Saved data entries

+ + +

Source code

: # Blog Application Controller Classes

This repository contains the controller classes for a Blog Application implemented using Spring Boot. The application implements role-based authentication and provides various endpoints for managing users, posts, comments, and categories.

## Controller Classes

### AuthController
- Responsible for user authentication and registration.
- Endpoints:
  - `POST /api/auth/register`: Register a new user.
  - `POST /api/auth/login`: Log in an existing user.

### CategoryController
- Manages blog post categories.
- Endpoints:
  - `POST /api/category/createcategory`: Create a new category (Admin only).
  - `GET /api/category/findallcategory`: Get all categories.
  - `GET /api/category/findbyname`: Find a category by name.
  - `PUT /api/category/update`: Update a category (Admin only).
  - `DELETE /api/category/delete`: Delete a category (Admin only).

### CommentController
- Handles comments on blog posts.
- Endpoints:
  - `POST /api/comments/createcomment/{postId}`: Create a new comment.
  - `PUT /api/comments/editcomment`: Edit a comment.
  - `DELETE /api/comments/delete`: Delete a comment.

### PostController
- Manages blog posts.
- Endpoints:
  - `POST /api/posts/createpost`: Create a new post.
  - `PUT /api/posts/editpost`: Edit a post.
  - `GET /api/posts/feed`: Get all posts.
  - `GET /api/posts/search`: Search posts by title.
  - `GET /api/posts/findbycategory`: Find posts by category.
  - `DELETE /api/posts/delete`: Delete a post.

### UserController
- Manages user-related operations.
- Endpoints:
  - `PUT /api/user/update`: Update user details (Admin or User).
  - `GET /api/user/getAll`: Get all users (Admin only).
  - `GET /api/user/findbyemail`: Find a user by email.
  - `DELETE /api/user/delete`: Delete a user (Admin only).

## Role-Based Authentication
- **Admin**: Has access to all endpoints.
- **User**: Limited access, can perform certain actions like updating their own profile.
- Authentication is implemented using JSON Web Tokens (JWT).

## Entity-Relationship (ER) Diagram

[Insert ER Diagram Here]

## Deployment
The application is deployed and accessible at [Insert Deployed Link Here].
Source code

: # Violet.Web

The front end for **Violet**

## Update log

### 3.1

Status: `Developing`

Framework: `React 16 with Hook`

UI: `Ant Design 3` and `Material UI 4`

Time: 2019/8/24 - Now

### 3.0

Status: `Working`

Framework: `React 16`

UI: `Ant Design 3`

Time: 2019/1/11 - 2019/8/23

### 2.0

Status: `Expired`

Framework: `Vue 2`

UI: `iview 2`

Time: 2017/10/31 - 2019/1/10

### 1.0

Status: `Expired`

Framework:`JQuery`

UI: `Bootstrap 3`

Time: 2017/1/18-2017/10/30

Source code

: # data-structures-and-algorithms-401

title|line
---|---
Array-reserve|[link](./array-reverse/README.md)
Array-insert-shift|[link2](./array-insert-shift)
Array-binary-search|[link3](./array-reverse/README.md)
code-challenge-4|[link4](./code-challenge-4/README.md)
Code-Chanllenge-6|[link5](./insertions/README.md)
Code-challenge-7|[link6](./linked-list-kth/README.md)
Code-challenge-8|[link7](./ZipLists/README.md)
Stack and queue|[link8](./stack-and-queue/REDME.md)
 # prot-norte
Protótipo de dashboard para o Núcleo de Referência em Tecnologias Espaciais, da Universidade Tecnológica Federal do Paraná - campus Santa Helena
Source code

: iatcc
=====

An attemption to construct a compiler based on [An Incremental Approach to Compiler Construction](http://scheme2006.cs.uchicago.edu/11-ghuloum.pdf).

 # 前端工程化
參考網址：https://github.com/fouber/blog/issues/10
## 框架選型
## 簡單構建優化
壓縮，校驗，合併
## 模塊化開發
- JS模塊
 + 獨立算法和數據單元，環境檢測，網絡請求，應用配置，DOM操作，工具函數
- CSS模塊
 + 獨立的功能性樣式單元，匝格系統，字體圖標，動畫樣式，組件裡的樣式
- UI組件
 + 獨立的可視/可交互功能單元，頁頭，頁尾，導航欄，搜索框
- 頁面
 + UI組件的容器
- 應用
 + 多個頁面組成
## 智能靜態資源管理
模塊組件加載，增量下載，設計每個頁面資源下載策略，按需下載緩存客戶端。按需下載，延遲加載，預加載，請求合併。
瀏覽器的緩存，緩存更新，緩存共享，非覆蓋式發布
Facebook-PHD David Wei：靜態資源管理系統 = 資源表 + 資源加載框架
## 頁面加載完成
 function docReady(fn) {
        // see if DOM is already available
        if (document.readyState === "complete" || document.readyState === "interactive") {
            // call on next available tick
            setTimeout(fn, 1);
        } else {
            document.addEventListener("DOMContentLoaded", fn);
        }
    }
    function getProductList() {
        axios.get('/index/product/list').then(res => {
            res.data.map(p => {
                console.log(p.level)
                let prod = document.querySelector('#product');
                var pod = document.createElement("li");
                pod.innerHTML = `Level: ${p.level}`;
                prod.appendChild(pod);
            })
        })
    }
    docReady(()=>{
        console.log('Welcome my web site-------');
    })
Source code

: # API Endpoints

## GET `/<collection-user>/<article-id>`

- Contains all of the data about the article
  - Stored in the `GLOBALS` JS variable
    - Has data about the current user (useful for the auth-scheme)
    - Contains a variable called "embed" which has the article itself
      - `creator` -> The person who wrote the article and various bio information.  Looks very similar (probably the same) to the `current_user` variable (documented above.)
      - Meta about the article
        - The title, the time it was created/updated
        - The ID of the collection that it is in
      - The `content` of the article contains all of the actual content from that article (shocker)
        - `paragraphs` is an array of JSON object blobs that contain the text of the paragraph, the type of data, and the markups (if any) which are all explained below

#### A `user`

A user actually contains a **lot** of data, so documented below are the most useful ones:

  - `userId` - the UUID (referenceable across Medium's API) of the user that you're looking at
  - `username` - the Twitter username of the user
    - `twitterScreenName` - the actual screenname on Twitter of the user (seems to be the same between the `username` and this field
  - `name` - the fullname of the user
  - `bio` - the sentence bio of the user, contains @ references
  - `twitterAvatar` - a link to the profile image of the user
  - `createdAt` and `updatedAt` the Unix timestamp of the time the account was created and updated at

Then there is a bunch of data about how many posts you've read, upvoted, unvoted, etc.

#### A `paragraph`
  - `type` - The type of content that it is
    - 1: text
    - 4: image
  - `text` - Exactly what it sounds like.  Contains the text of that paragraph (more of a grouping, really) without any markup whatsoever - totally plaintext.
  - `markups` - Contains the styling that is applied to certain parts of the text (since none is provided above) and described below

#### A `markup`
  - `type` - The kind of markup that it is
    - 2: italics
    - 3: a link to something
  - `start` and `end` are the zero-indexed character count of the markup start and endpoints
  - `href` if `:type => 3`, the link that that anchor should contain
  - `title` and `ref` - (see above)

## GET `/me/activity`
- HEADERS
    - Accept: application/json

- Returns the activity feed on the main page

+ + +

◆ **WHAT THIS TASK INVOLVES**
Copy the data above. Keep each line exact.

◆ **ANSWER BOX**
Source code

: # Blog Application Controller Classes

This repository contains the controller classes for a Blog Application implemented using Spring Boot. The application implements role-based authentication and provides various endpoints for managing users, posts, comments, and categories.

## Controller Classes

### AuthController
- Responsible for user authentication and registration.
- Endpoints:
  - `POST /api/auth/register`: Register a new user.
  - `POST /api/auth/login`: Log in an existing user.

### CategoryController
- Manages blog post categories.
- Endpoints:
  - `POST /api/category/createcategory`: Create a new category (Admin only).
  - `GET /api/category/findallcategory`: Get all categories.
  - `GET /api/category/findbyname`: Find a category by name.
  - `PUT /api/category/update`: Update a category (Admin only).
  - `DELETE /api/category/delete`: Delete a category (Admin only).

### CommentController
- Handles comments on blog posts.
- Endpoints:
  - `POST /api/comments/createcomment/{postId}`: Create a new comment.
  - `PUT /api/comments/editcomment`: Edit a comment.
  - `DELETE /api/comments/delete`: Delete a comment.

### PostController
- Manages blog posts.
- Endpoints:
  - `POST /api/posts/createpost`: Create a new post.
  - `PUT /api/posts/editpost`: Edit a post.
  - `GET /api/posts/feed`: Get all posts.
  - `GET /api/posts/search`: Search posts by title.
  - `GET /api/posts/findbycategory`: Find posts by category.
  - `DELETE /api/posts/delete`: Delete a post.

### UserController
- Manages user-related operations.
- Endpoints:
  - `PUT /api/user/update`: Update user details (Admin or User).
  - `GET /api/user/getAll`: Get all users (Admin only).
  - `GET /api/user/findbyemail`: Find a user by email.
  - `DELETE /api/user/delete`: Delete a user (Admin only).

## Role-Based Authentication
- **Admin**: Has access to all endpoints.
- **User**: Limited access, can perform certain actions like updating their own profile.
- Authentication is implemented using JSON Web Tokens (JWT).

## Entity-Relationship (ER) Diagram

[Insert ER Diagram Here]

## Deployment
The application is deployed and accessible at [Insert Deployed Link Here].
Source code

: # Violet.Web

The front end for **Violet**

## Update log

### 3.1

Status: `Developing`

Framework: `React 16 with Hook`

UI: `Ant Design 3` and `Material UI 4`

Time: 2019/8/24 - Now

### 3.0

Status: `Working`

Framework: `React 16`

UI: `Ant Design 3`

Time: 2019/1/11 - 2019/8/23

### 2.0

Status: `Expired`

Framework: `Vue 2`

UI: `iview 2`

Time: 2017/10/31 - 2019/1/10

### 1.0

Status: `Expired`

Framework:`JQuery`

UI: `Bootstrap 3`

Time: 2017/1/18-2017/10/30

Source code

: # data-structures-and-algorithms-401

title|line
---|---
Array-reserve|[link](./array-reverse/README.md)
Array-insert-shift|[link2](./array-insert-shift)
Array-binary-search|[link3](./array-reverse/README.md)
code-challenge-4|[link4](./code-challenge-4/README.md)
Code-Chanllenge-6|[link5](./insertions/README.md)
Code-challenge-7|[link6](./linked-list-kth/README.md)
Code-challenge-8|[link7](./ZipLists/README.md)
Stack and queue|[link8](./stack-and-queue/REDME.md)
 # prot-norte
Protótipo de dashboard para o Núcleo de Referência em Tecnologias Espaciais, da Universidade Tecnológica Federal do Paraná - campus Santa Helena
Source code

: iatcc
=====

An attemption to construct a compiler based on [An Incremental Approach to Compiler Construction](http://scheme2006.cs.uchicago.edu/11-ghuloum.pdf).

 # 前端工程化
參考網址：https://github.com/fouber/blog/issues/10
## 框架選型
## 簡單構建優化
壓縮，校驗，合併
## 模塊化開發
- JS模塊
 + 獨立算法和數據單元，環境檢測，網絡請求，應用配置，DOM操作，工具函數
- CSS模塊
 + 獨立的功能性樣式單元，匝格系統，字體圖標，動畫樣式，組件裡的樣式
- UI組件
 + 獨立的可視/可交互功能單元，頁頭，頁尾，導航欄，搜索框
- 頁面
 + UI組件的容器
- 應用
 + 多個頁面組成
## 智能靜態資源管理
模塊組件加載，增量下載，設計每個頁面資源下載策略，按需下載緩存客戶端。按需下載，延遲加載，預加載，請求合併。
瀏覽器的緩存，緩存更新，緩存共享，非覆蓋式發布
Facebook-PHD David Wei：靜態資源管理系統 = 資源表 + 資源加載框架
## 頁面加載完成
 function docReady(fn) {
        // see if DOM is already available
        if (document.readyState === "complete" || document.readyState === "interactive") {
            // call on next available tick
            setTimeout(fn, 1);
        } else {
            document.addEventListener("DOMContentLoaded", fn);
        }
    }
    function getProductList() {
        axios.get('/index/product/list').then(res => {
            res.data.map(p => {
                console.log(p.level)
                let prod = document.querySelector('#product');
                var pod = document.createElement("li");
                pod.innerHTML = `Level: ${p.level}`;
                prod.appendChild(pod);
            })
        })
    }
    docReady(()=>{
        console.log('Welcome my web site-------');
    })
Source code

: # API Endpoints

## GET `/<collection-user>/<article-id>`

- Contains all of the data about the article
  - Stored in the `GLOBALS` JS variable
    - Has data about the current user (useful for the auth-scheme)
    - Contains a variable called "embed" which has the article itself
      - `creator` -> The person who wrote the article and various bio information.  Looks very similar (probably the same) to the `current_user` variable (documented above.)
      - Meta about the article
        - The title, the time it was created/updated
        - The ID of the collection that it is in
      - The `content` of the article contains all of the actual content from that article (shocker)
        - `paragraphs` is an array of JSON object blobs that contain the text of the paragraph, the type of data, and the markups (if any) which are all explained below

#### A `user`

A user actually contains a **lot** of data, so documented below are the most useful ones:

  - `userId` - the UUID (referenceable across Medium's API) of the user that you're looking at
  - `username` - the Twitter username of the user
    - `twitterScreenName` - the actual screenname on Twitter of the user (seems to be the same between the `username` and this field
  - `name` - the fullname of the user
  - `bio` - the sentence bio of the user, contains @ references
  - `twitterAvatar` - a link to the profile image of the user
  - `createdAt` and `updatedAt` the Unix timestamp of the time the account was created and updated at

Then there is a bunch of data about how many posts you've read, upvoted, unvoted, etc.

#### A `paragraph`
  - `type` - The type of content that it is
    - 1: text
    - 4: image
  - `text` - Exactly what it sounds like.  Contains the text of that paragraph (more of a grouping, really) without any markup whatsoever - totally plaintext.
  - `markups` - Contains the styling that is applied to certain parts of the text (since none is provided above) and described below

#### A `markup`
  - `type` - The kind of markup that it is
    - 2: italics
    - 3: a link to something
  - `start` and `end` are the zero-indexed character count of the markup start and endpoints
  - `href` if `:type => 3`, the link that that anchor should contain
  - `title` and `ref` - (see above)

## GET `/me/activity`
- HEADERS
    - Accept: application/json

- Returns the activity feed on the main page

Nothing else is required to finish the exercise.